Article Qui dira Le Kaddish

Article paru dans Centrale, n°213, septembre 2013

Qui dira le Kaddish (des Pavés pour la mémoire), film documentaire, de Marian Handwerker, Production L’Atelier Alfred, L’Echange, 2013, 52’. Avec l’aide de la Fondation du Judaïsme de Belgique et l’aimable concours de l’Association pour la mémoire de la Shoah.

Le film attire l’attention sur une action mémorielle de type nouveau. Tourné de nos jours, dans les quartiers des immigrés où vécurent les déportés de jadis, il développe un point de vue inédit dans l’échange interculturel.

Que voyons-nous sur l’écran ? Un homme sonne à une porte. Lui ouvre une femme d’origine maghrébine. Il lui apprend qu’il est né dans cette maison, où ses parents ont été arrêtés en 1942. L’hôtesse croit qu’on a tué des Juifs dans la maison. Elle a peur, chaque fois qu’elle va à la cave. Le fils des déportés, qui  est là, comme un revenant, la rassure : elle ne doit rien craindre, il n’y aura pas de fantômes dans l’immeuble dont elle est l’actuelle propriétaire. Il sait que ceux qui ont été arrachés à leur domicile naguère ne sont jamais revenus, qu’ils ont été assassinés à plus de mille kilomètres de là, à Auschwitz. La pose des pavés devant la porte de la rue, le lieu de leur rafle, l’attestera. Les pierres gravées de leurs noms rendent hommage à la mémoire des disparus, mais sortent aussi, de la maison, les « esprits », qui ne devraient plus hanter les résidents à l’intérieur de leurs murs.

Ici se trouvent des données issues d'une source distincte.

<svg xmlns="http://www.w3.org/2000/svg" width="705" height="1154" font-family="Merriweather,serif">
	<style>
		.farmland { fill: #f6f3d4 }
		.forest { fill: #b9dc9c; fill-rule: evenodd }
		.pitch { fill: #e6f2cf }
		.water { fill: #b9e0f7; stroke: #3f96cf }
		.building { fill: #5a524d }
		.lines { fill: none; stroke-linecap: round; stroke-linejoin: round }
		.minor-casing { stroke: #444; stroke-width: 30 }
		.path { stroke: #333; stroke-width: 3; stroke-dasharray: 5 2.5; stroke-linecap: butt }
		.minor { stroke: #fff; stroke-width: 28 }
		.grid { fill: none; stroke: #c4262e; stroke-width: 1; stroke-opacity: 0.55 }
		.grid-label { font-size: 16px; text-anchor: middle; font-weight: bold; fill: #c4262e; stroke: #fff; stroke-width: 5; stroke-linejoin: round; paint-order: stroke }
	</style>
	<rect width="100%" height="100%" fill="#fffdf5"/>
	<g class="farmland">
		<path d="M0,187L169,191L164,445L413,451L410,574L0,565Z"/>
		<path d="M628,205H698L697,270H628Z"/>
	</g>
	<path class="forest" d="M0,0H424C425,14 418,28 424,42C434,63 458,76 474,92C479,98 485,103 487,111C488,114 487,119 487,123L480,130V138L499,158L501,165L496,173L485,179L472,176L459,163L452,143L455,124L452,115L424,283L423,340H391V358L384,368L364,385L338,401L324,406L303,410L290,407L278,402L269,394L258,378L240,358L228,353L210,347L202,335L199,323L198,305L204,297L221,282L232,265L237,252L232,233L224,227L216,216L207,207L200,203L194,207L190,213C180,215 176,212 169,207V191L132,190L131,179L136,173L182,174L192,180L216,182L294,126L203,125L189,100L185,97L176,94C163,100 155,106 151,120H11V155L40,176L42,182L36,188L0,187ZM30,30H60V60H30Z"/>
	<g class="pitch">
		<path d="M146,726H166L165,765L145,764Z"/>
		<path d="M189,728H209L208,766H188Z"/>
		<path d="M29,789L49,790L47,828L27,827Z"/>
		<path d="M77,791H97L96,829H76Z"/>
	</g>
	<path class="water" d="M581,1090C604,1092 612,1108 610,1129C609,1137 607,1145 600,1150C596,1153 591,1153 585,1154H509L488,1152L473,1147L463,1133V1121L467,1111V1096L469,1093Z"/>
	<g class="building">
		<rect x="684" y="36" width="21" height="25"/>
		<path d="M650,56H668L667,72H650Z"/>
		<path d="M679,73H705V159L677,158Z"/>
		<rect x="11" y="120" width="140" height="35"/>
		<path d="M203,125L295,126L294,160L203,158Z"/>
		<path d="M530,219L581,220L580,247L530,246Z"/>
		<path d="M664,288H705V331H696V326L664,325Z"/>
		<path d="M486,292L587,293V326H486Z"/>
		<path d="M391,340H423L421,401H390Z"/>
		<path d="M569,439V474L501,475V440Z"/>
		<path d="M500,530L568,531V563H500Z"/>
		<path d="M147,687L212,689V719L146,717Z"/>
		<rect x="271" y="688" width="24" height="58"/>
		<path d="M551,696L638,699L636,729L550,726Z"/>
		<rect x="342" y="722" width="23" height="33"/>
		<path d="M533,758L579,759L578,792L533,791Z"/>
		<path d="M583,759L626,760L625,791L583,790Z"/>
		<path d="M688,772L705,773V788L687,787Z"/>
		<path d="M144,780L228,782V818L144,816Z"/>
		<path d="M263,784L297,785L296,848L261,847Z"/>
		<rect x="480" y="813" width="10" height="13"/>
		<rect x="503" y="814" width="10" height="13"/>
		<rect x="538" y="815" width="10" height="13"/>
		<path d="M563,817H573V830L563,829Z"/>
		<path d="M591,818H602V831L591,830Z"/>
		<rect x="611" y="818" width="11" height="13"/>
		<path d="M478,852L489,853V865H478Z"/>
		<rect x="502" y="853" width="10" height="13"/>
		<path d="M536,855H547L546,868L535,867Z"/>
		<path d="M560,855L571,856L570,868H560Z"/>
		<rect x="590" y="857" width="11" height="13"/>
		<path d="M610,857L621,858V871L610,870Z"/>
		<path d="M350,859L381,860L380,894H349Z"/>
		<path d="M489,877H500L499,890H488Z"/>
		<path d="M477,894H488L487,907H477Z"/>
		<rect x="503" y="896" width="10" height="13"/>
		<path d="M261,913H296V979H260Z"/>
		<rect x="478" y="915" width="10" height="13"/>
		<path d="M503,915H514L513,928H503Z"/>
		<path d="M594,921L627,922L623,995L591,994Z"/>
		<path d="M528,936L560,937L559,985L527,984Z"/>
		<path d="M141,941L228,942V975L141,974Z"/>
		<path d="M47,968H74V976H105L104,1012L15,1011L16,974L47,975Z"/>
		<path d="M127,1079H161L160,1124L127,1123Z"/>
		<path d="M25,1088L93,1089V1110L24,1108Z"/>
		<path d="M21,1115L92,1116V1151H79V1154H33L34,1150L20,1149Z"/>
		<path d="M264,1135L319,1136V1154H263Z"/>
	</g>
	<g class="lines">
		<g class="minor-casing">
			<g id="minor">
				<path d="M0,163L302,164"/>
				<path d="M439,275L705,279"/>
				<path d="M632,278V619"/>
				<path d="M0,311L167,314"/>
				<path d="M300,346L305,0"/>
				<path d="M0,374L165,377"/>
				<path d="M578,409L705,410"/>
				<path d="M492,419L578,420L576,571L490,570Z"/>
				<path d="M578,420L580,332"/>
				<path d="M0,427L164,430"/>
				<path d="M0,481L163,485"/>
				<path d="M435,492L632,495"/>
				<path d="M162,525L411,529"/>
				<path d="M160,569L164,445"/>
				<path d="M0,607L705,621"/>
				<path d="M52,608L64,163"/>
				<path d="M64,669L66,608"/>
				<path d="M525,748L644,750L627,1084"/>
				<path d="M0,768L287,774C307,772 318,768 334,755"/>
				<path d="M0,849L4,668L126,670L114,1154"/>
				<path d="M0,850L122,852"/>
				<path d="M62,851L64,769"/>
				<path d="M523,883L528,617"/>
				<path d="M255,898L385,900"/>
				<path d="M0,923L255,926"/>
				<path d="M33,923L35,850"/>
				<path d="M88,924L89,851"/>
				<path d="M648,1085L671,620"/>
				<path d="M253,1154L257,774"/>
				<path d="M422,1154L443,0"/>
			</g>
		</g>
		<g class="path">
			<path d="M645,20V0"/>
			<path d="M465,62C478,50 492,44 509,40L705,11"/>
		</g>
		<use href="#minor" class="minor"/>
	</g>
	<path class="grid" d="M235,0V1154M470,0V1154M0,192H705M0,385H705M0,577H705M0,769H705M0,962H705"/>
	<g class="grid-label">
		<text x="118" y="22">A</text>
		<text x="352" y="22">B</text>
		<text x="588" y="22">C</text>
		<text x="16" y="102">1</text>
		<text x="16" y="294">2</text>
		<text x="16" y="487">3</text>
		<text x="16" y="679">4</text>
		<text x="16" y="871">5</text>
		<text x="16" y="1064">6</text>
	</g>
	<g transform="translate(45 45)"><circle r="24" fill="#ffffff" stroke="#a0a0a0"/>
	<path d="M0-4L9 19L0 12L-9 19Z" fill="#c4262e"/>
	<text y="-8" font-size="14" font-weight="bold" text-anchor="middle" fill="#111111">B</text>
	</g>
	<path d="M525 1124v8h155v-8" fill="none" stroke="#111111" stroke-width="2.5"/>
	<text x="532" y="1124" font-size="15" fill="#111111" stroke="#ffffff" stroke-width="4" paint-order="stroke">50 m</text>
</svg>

Une des originalités du film est ainsi le dialogue entre les générations : parents disparus et enfants survivants qui cultivent leur souvenir, et immigrés juifs d’avant la guerre et immigrés musulmans dans la paix qui entrent ainsi en contact avec eux. Le film va poursuivre sa quête du passé à travers plusieurs anciens enfants de la Shoah, qui, dans leur échange avec les résidents actuels, révèlent les destinées les plus diverses. Il est construit, en crescendo, à partir de celui des témoins qui a le caractère le plus « rentré », étant presque mutique, à la femme qui sera la plus expansive dans l’expression de son émotion. Au passage, pour l’un, on ne saura pas où mettre le pavé car tout un pâté de maisons a disparu, comme si celles-ci avaient été emportées avec les déportés. Pour un autre, il y a à présent un grand mur blanc à l’endroit où habitaient les siens, comme s’il ne pouvait plus avoir accès à son passé. Une autre voit son pavé agréé par l’habitant actuel, qui trouve même que c’est un honneur d’avoir ce mémorial au seuil de sa demeure, et qui l’invite aimablement à entrer. La suivante, qui n’est pas juive dit-elle, fait cependant mettre une telle pierre, comme une stèle, parce qu’elle ne peut concevoir de ne pas être concernée, agissant en sauveuse à titre posthume, sinon en Juste. Une autre encore, Polonaise née en Allemagne, qui vit à Liège, finit par avouer que sa mère était juive et continue cependant à se cacher de l’être elle-même. La caméra à l’épaule saisit sur le vif les réactions spontanées des êtres présents. Une dernière survivante montre les photos des siens, de belles personnes, dont le visage blême la hante encore, elle, comme des fantômes… Il ne s’agira pas d’être exhaustif. Mais, avec les images les plus significatives, sera donné un nouvel aperçu sur la réalité de la Shoah et de son vécu actuel.

Le film de Marian Handwerker, composé comme une mosaïque, sans pathos, touche le spectateur. L’œuvre est rythmée par le refrain des plans où s’active le sculpteur Gunter Demnig, lequel rend les honneurs avec ses pierres gravées au nom des morts, enfin revenus chez eux. Ils ne peuvent plus entrer « à la maison », mais on ne peut plus les faire partir. Ils sont là à demeure. Passant, souviens-toi. Ces cailloux sont semés dans la ville pour que tu puisses retrouver leur chemin. Vus du ciel, ils brillent dans l’ombre comme des étoiles.